CapTrack: Multifaceted Evaluation of Forgetting in LLM Post-Training
arXiv:2603.06610v1 Announce Type: new Abstract: Large language model (LLM) post-training enhances latent skills, unlocks value alignment, improves performance, and enables domain adaptation. Unfortunately, post-training is known to induce forgetting, especially in the ubiquitous use-case of leveraging third-party pre-trained models, which is typically understood as a loss of parametric or factual knowledge. We argue that this accuracy-centric view is insufficient for modern foundation models and instead define forgetting as systematic model drift that degrades behavior and user experience. In this context, we introduce \textbf{CapTrack}, a capability-centric framework for analyzing forgetting in LLMs that combines a behavioral taxonomy with an evaluation suite built on established benchmarks and targeted adaptations. Using CapTrack, we conduct a large-scale empirical study across post-training algorithms, domains, and model families, including models up to 80B parameters. We find that
arXiv:2603.06610v1 Announce Type: new Abstract: Large language model (LLM) post-training enhances latent skills, unlocks value alignment, improves performance, and enables domain adaptation. Unfortunately, post-training is known to induce forgetting, especially in the ubiquitous use-case of leveraging third-party pre-trained models, which is typically understood as a loss of parametric or factual knowledge. We argue that this accuracy-centric view is insufficient for modern foundation models and instead define forgetting as systematic model drift that degrades behavior and user experience. In this context, we introduce \textbf{CapTrack}, a capability-centric framework for analyzing forgetting in LLMs that combines a behavioral taxonomy with an evaluation suite built on established benchmarks and targeted adaptations. Using CapTrack, we conduct a large-scale empirical study across post-training algorithms, domains, and model families, including models up to 80B parameters. We find that forgetting extends beyond parametric knowledge, with pronounced drift in robustness and default behaviors. Instruction fine-tuning induces the strongest relative drift, while preference optimization is more conservative and can partially recover lost capabilities. Differences across model families persist, and no universal mitigation emerges.
Executive Summary
This study introduces CapTrack, a capability-centric framework for evaluating forgetting in large language models (LLMs) post-training. The authors argue that traditional accuracy-centric views of forgetting are insufficient and propose a behavioral taxonomy to assess model drift that degrades behavior and user experience. The study conducts a large-scale empirical analysis across post-training algorithms, domains, and model families, including models up to 80B parameters. The findings reveal that forgetting extends beyond parametric knowledge, with pronounced drift in robustness and default behaviors. The study's results have significant implications for the development and deployment of LLMs, highlighting the need for more comprehensive evaluation frameworks and mitigation strategies.
Key Points
- ▸ CapTrack framework evaluates forgetting in LLMs post-training using a behavioral taxonomy.
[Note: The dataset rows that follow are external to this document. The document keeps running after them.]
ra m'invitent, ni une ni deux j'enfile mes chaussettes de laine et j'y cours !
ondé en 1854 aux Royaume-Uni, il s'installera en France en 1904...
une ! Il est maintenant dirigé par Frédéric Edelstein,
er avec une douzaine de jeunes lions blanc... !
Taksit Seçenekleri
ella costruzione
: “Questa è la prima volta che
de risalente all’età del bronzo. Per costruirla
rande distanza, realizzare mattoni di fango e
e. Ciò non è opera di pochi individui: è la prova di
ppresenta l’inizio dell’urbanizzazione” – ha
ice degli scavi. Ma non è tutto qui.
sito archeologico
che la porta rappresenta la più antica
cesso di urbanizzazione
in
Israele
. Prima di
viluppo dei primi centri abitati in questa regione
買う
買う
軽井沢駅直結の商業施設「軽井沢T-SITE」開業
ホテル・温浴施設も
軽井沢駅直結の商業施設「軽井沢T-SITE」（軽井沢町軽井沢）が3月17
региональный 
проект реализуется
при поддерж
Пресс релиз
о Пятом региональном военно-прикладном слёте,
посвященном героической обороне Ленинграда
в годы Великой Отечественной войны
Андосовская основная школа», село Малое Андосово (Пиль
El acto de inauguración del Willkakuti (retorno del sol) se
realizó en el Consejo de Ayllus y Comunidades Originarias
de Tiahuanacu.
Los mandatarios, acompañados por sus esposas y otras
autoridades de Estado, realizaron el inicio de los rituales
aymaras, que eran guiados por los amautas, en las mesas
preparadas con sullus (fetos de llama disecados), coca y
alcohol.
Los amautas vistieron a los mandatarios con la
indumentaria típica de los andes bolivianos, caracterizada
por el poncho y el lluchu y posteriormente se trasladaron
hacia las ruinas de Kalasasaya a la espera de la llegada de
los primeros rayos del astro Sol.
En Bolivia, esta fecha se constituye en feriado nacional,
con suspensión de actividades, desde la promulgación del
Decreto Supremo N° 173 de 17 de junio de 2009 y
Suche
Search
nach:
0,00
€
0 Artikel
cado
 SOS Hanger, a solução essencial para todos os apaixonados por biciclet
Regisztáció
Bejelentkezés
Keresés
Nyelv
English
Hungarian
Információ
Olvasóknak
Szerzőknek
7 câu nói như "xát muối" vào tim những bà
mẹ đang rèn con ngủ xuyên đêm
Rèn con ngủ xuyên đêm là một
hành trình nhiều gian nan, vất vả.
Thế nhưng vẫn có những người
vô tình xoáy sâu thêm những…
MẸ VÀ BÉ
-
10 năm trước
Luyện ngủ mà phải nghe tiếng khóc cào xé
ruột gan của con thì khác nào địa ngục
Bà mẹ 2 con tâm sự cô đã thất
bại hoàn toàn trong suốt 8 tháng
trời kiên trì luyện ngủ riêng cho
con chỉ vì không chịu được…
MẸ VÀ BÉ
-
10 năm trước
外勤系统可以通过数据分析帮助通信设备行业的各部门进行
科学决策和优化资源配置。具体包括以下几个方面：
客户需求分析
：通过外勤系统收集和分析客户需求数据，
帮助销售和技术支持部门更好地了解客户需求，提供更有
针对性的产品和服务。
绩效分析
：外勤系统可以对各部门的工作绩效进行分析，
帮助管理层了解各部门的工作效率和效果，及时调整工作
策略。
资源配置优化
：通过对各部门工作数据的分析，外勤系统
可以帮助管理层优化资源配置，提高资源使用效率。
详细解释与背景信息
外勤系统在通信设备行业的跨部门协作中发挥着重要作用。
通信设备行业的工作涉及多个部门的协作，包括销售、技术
- ▸ Forgetting extends beyond parametric knowledge, affecting robustness and default behaviors.
- ▸ Instruction fine-tuning induces strongest relative drift, while preference optimization is more conservative.
Merits
Strength in Methodology
The authors develop a comprehensive framework for evaluating forgetting in LLMs, addressing a significant gap in the field.
Strength in Rigor
The study conducts a large-scale empirical analysis across various post-training algorithms, domains, and model families, providing robust findings.
Demerits
Limitation in Generalizability
The study's findings may not be directly generalizable to all LLMs and post-training scenarios, highlighting the need for further research.
Limitation in Scalability
The analysis is computationally intensive, requiring significant resources, which may limit the framework's practical applicability.
Expert Commentary
The CapTrack framework represents a significant advancement in the evaluation of forgetting in LLMs post-training. By shifting the focus from accuracy-centric views to behavioral taxonomy, the authors provide a more comprehensive understanding of model drift and adaptation. While the study's findings are robust, the limitations in generalizability and scalability highlight the need for further research and development. As the field continues to evolve, it is essential to address the implications of model forgetting on user experience and behavior, ensuring that LLMs are developed and deployed responsibly.
Recommendations
- ✓ Future research should focus on developing more scalable and computationally efficient evaluation frameworks, such as CapTrack, to facilitate widespread adoption.
- ✓ LLM developers and researchers should prioritize the development of more targeted optimization strategies to mitigate forgetting, particularly in instruction fine-tuning and preference optimization.